Consigne:
D'après le texte sur le tournesol ci-dessous :
(a) Quelle quantité d'huile brute la France produit-elle chaque année ?
(b) De quel pays provient en majorité l'huile importée par la France ?
(c) Dans quelle région se trouve le bassin de production originelle de la plante ?

Texte d'étude:

..........

Il relève aussi que « les industries agroalimentaires utilisent de plus en plus d’huile de tournesol dans leurs recettes, remplaçant celle de palme, qui n’a pas forcément bonne presse auprès du grand public, pour des questions de déforestation. Ajoutons à cela la demande de la restauration hors domicile, très friande d’huile oléique, plus résistante à la friture »

Cette qualité de l’huile oléique justifie le paiement d’une prime aux agriculteurs par rapport à la qualité linoléique, et explique sa progression en proportion dans l’Hexagone lors des vingt-cinq dernières années (cf. graphique). 

En plus du débouché alimentaire, le marché énergétique – mobilisant 50 000 à 60 000 t par an d’huile française en moyenne selon la FNCG – est en croissance, sans oublier celui de la nutrition animale. La demande européenne se manifeste pour de la graine de tournesol durable, émanant notamment de la Suède et de l’Allemagne, précise le directeur général de Saipol Christophe Beaunoir. Bien que la France produise 550 000 t par an d’huile brute et exporte selon les opportunités de marché, elle en importe aussi 130 000 t par an en moyenne, majoritairement d’Ukraine, destinée aux marques distributeurs (MDD), rappelle Jean-Philippe Puig, directeur général du groupe Avril. Raison pour laquelle le groupe mise sur une hausse de la production nationale de graines et prévoit d’augmenter ses capacités de trituration – 1 Mt d’ici à deux à trois ans, contre 0,7 Mt aujourd’hui – afin de renforcer l’indépendance française dans ce domaine.

Aux justifications économiques s’ajoutent celles agronomiques et écologiques. Le changement climatique pourrait être une opportunité pour le tournesol sur le long terme, selon Françoise Labalette, responsable du pôle amont de Terres Univia. Le bassin de production originelle de la plante se trouve être l’Arizona (sud-ouest des États-Unis), région connue pour son climat rude, à savoir chaud et sec, justifiant sa robustesse, rappelle-t-elle. 

Depuis quelques années, les altises font des ravages sur les colzas hexagonaux. « Sur le gros quart nord-est de la France, le tournesol a supplanté le colza dans certains secteurs », remémore Françoise Labalette. Et le tournesol a donc fini par s’implanter durablement dans la région.

..........

Données recueillies:
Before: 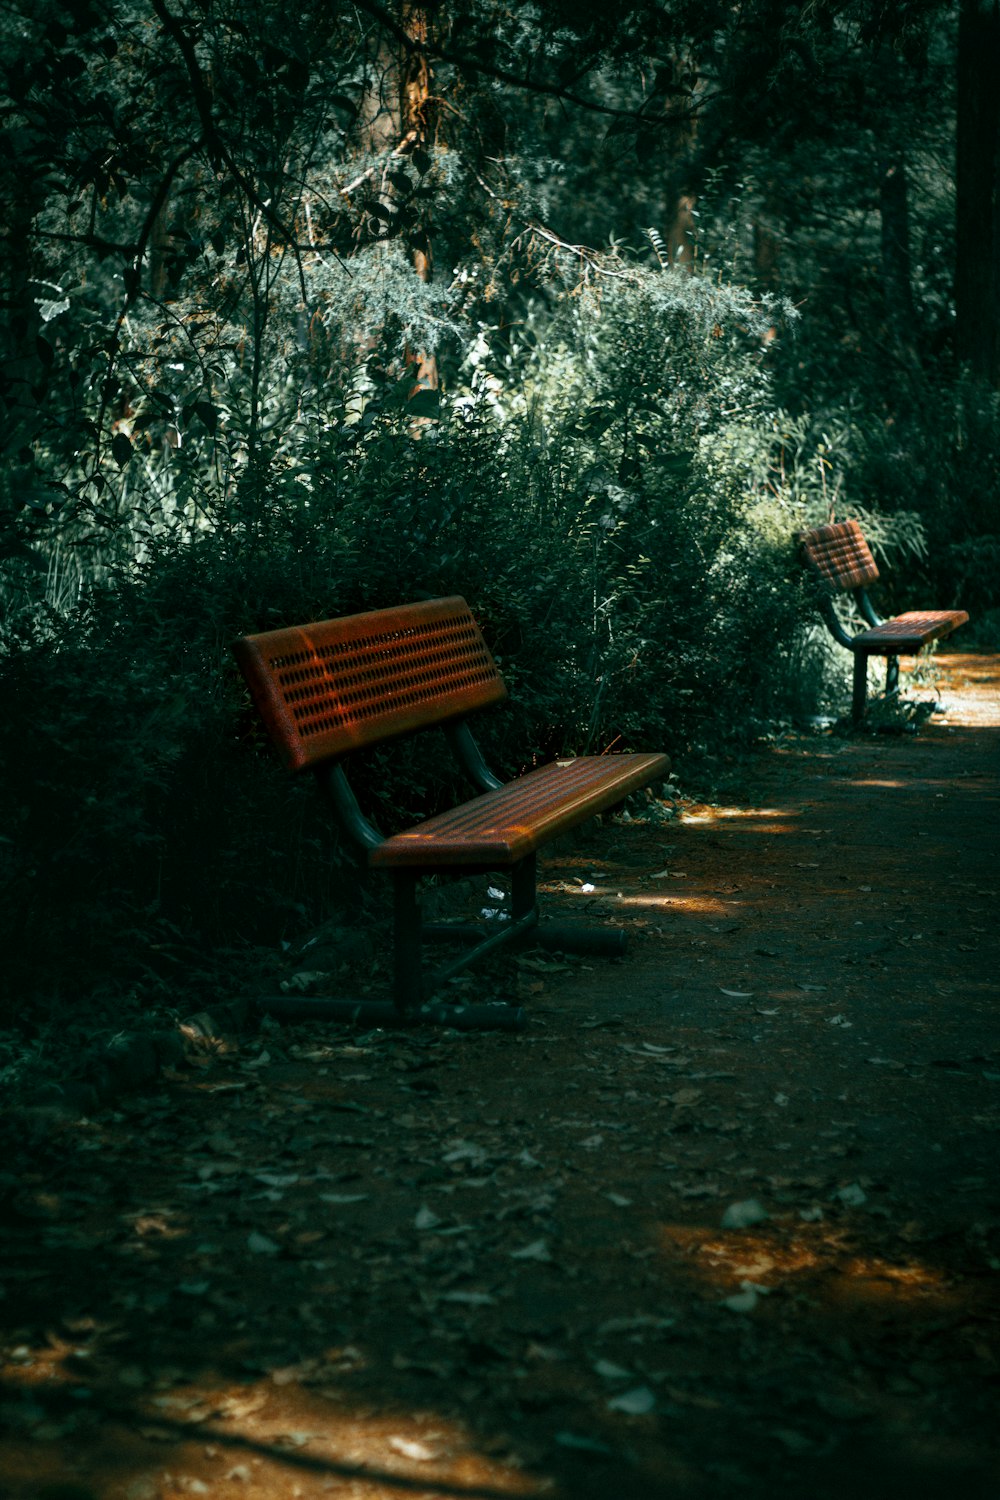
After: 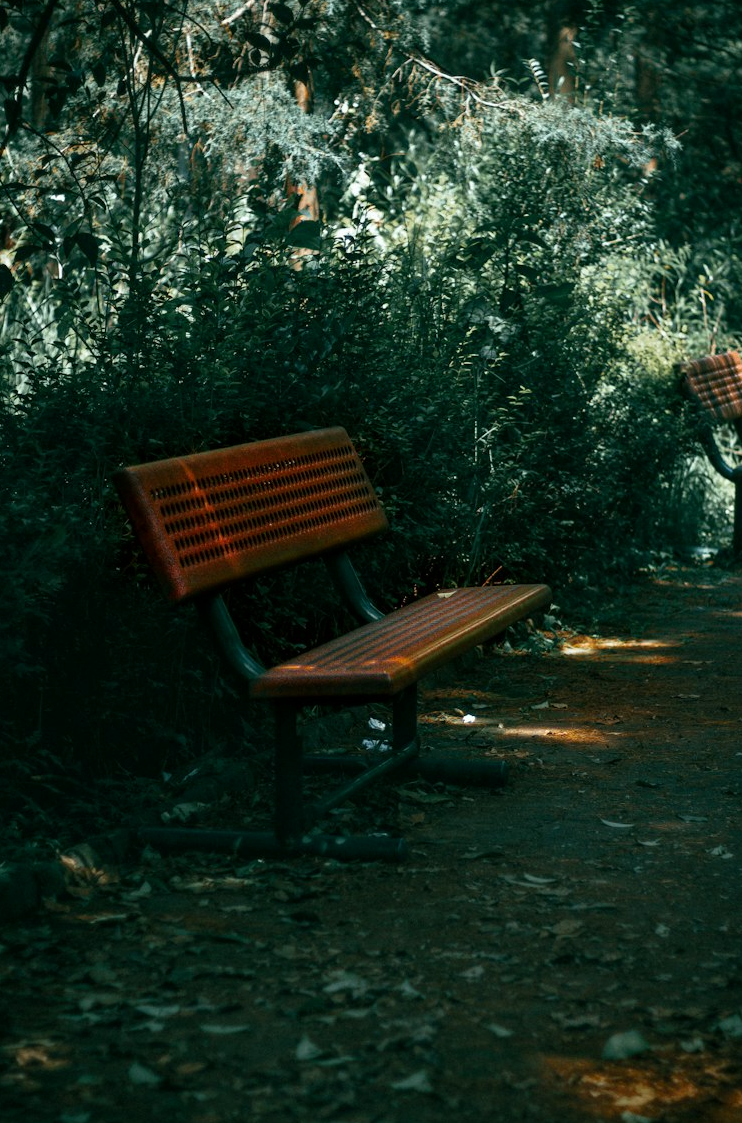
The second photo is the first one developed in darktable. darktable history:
crop and rotate: left 11.979%, top 11.33%, right 13.819%, bottom 13.793%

..........

Réponse:
(a) 550 000 t par an.
(b) D'Ukraine.
(c) En Arizona, dans le sud-ouest des États-Unis.